Beijing Seizes US Underwater Drone in South China Sea
A Chinese navy warship seized an underwater drone deployed by an American oceanographic vessel in international waters.
The mission of the survey ship, USS Bowditch, had been sampling and data collection of surface, midwater and ocean floor measurements.
The Bowditch was sailing about 100 miles off the port at Subic Bay when the incident happened. The survey ship had stopped to pick up two underwater drones when a Chinese naval ship that had been shadowing the Bowditch put a small boat into the water. The small boast came up alongside and the Chinese crew took one of the drones.
The United States is calling for the return of the drone, which was seized in the South China Sea on Thursday, according to Reuters.
Bowditch received no answer from the Chinese on the radio when it said the drones American property, according to US defense officials. The survey ship was about to retrieve the drone before it was captured.
US oceanographic research vessels are often followed by the Chinese on the assumption they are spying.
The Pentagon has confirmed the information first reported by Reuters.
Washington has committed to beefing up its military presence in the region and has been conducting stepped-up naval patrols and exercises in the South China Sea, which is adjacent to the Chinese mainland and key military bases on Hainan Island.
The US Navy insists on its right to operate throughout the area, including waters close to China’s new outposts. It has carried out three so-called ‘Freedom of Navigation Operations’ (FONOPs), sending warships within the 12-nauticial mile territorial limits of islands claimed by China.
Beijing has strongly criticized such missions.
A US think tank says recent satellite images appear to show that China has installed anti-aircraft and anti-missile weapons on its man-made islands in the South China Sea.
In a report released on Wednesday, the Center for International and Strategic Studies said the anti-aircraft guns and weapons designed to guard against missile attack have been placed on all seven of China’s newly created islands.

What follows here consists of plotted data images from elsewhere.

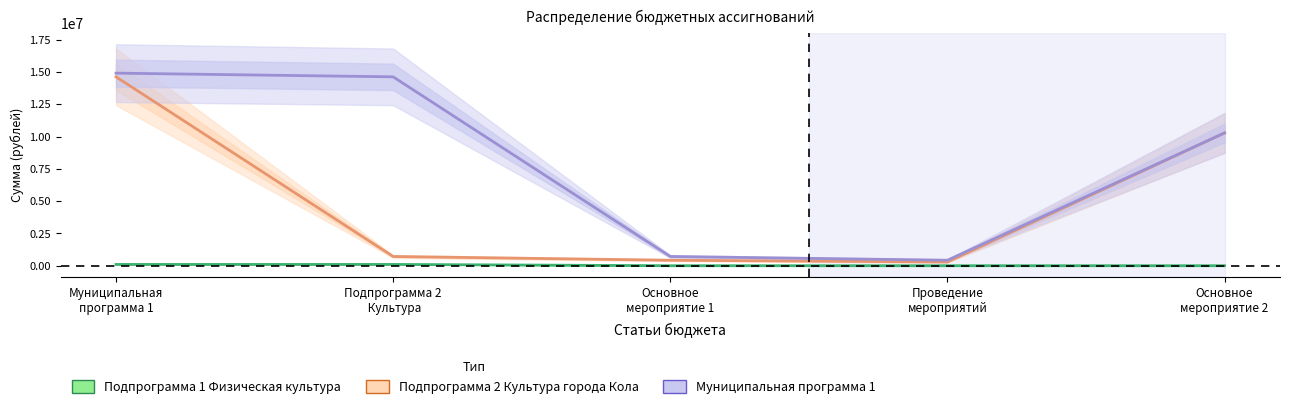

What is the sum of the Подпрограмма 1 Физическая культура values at Проведение
мероприятий and Муниципальная
программа 1?

100000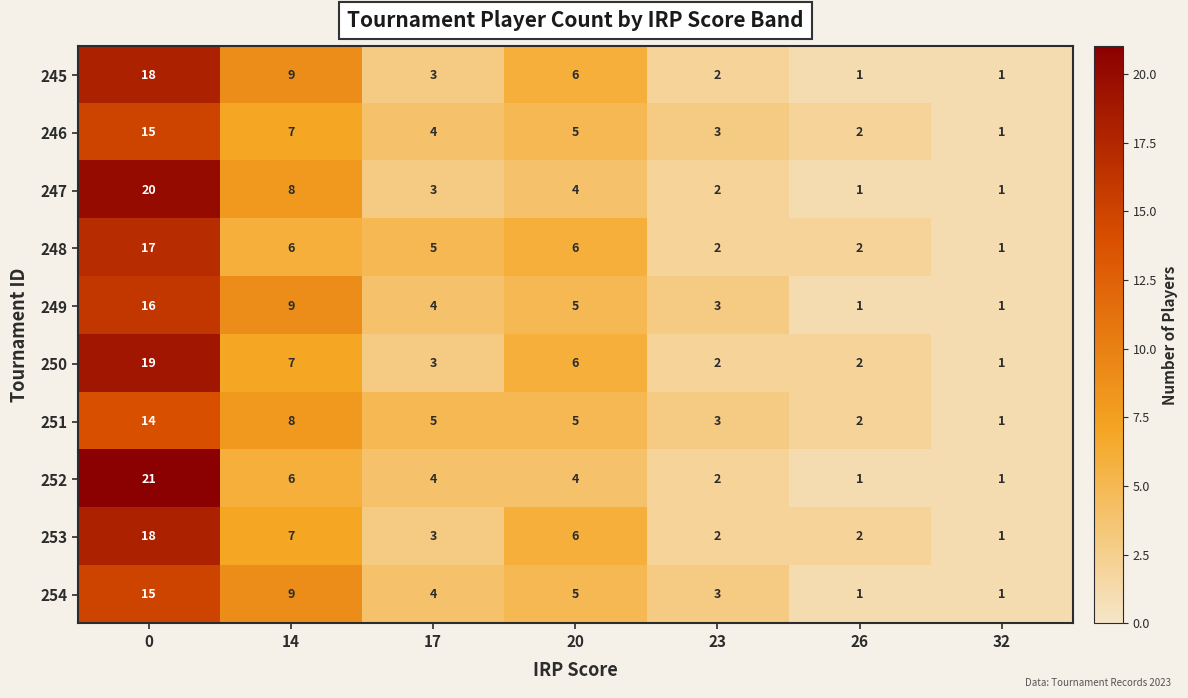

How many distinct data groups are displayed?

10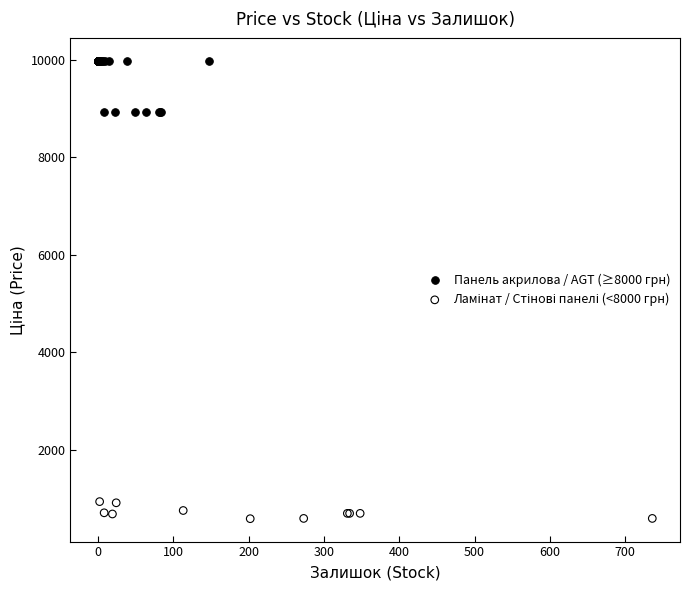

Which series has the widest spread of Y values?

Панель акрилова / AGT (≥8000 грн)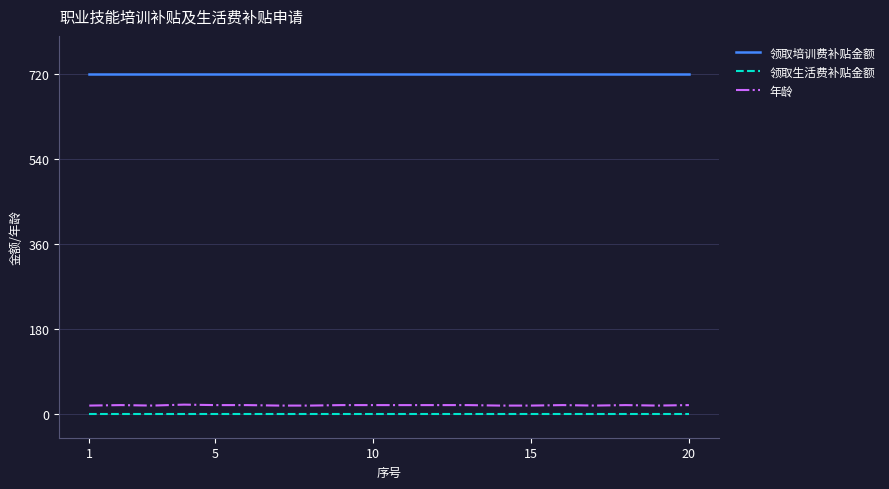

Does the chart have visible grid lines?

Yes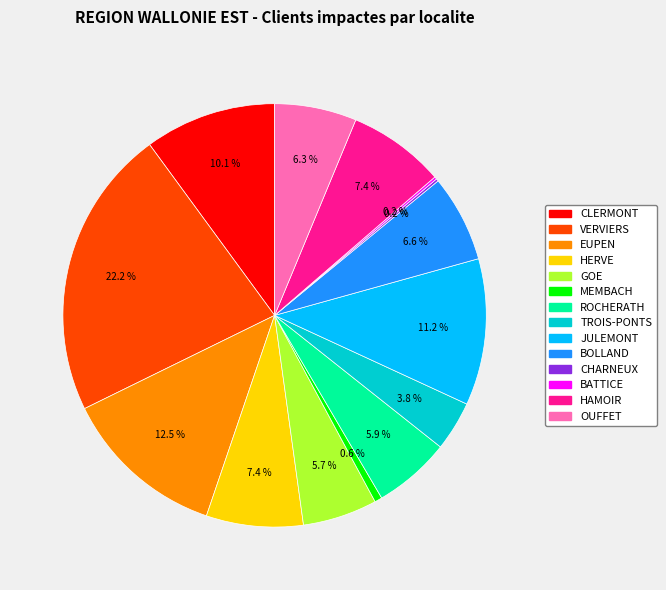

Is there any slice that represents more than half of the pie?

No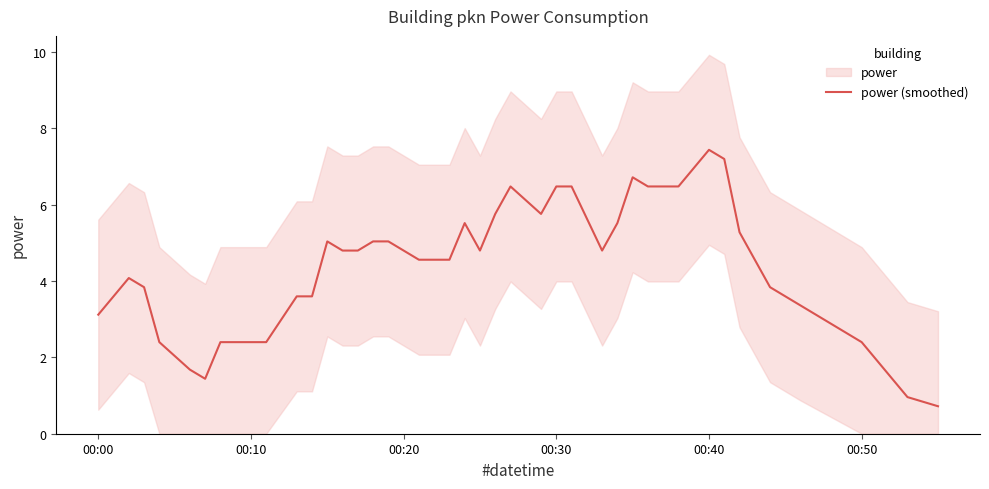

How many series are shown in this chart?

1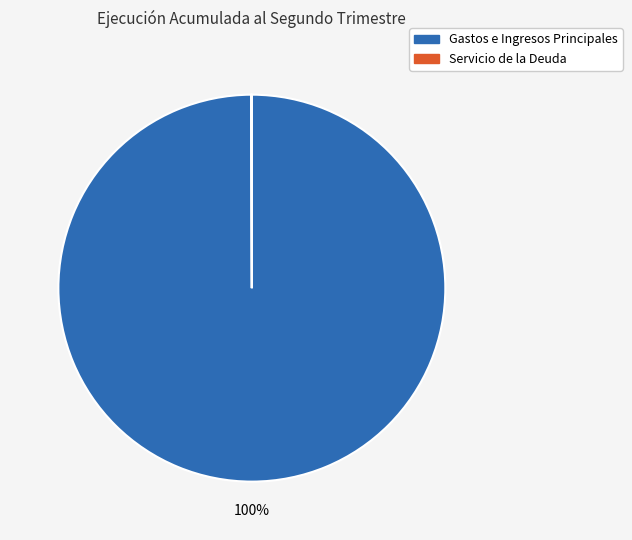

To the nearest percent, what is the difference between the largest and smallest slice percentages?

100%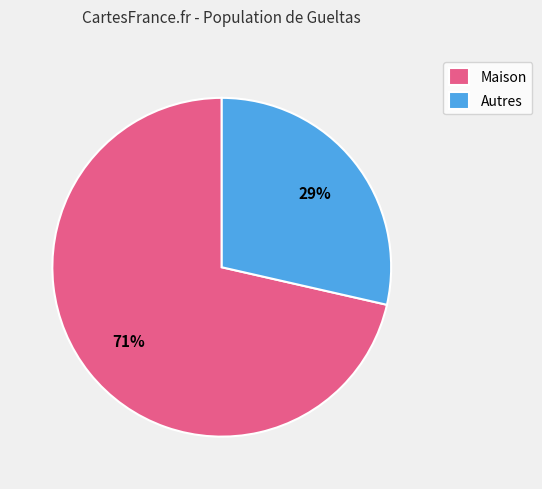

Do Maison and Autres together represent more than half of the pie?

Yes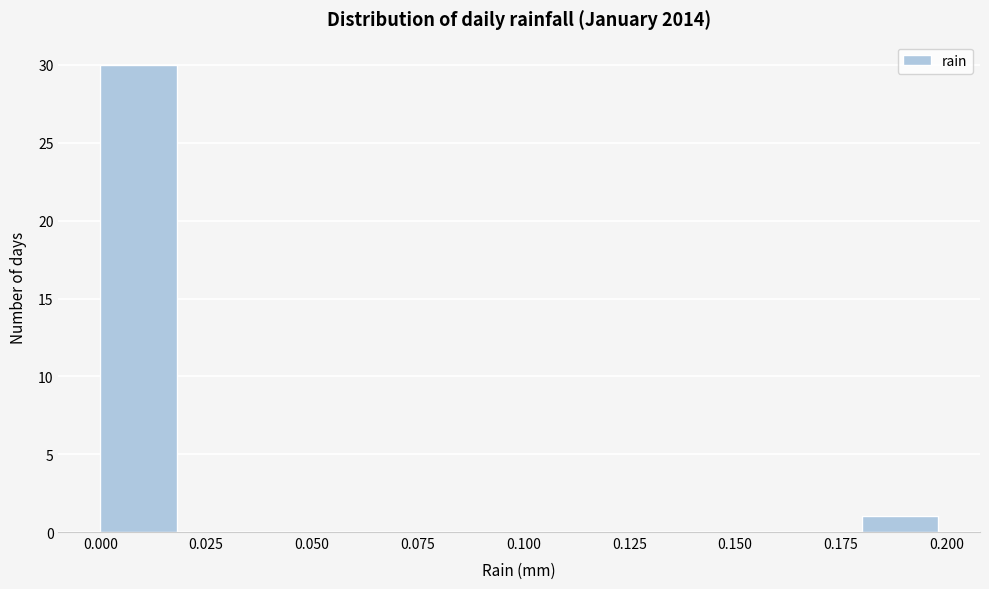

What is the height of the bar covering 0.18 to 0.20 on the x-axis? The values are not printed on the chart, so give them approximately, as read against the axis.

1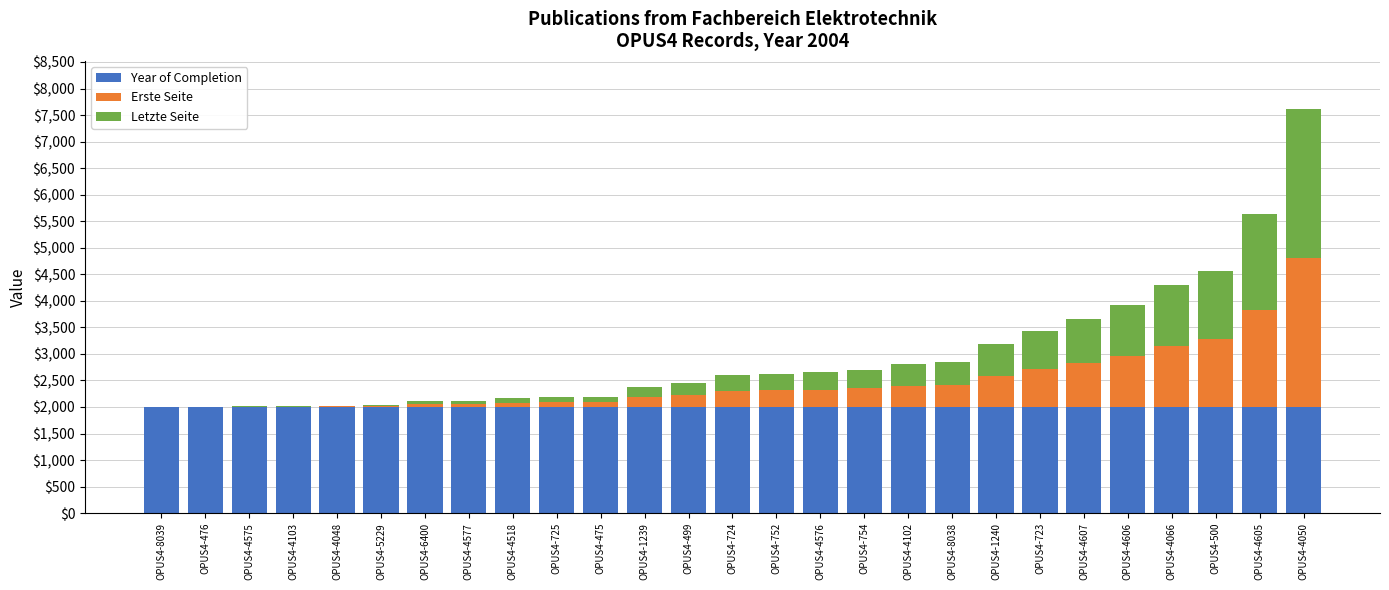

At which category is the sum across all series the highest?

OPUS4-4050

The outposts were built in recent years by piling sand on top of coral reefs followed by construction of military grade, 3,000 meter (10,000 foot) airstrips, barracks, lighthouse radar stations and other infrastructure.
The think tank based its conclusion on satellite images taken in mid-to-late November.
In September the Pentagon said it wanted to “sharpen its military edge” in Asia Pacific.
Defense Secretary Ashton Carter said the Pentagon will focus efforts on modernizing its military capabilities in the region including Air Force modernization of the KC-46A tanker, B-21 bomber and F-35 joint strike fighter.
Military Times said the defense agency plans to invest in undersea drones and advanced torpedoes.
China has been critical of the US expansion in the region. In early September the Chinese Defense Ministry warned the US against deploying the Terminal High Altitude Area Defense system in South Korea.
China also warned Tokyo against “playing with fire” and joining US-led naval “patrols” and in the South China Sea, after Tokyo announced plans to increase joint military activities with the US to counter Chinese dominance earlier in September.
The US has military bases in at least 74 countries worldwide, including a number of facilities in Asia Pacific. Japan, the Philippines, South Korea, Singapore, and Guam all host American military bases, while US military personnel is also deployed in Thailand.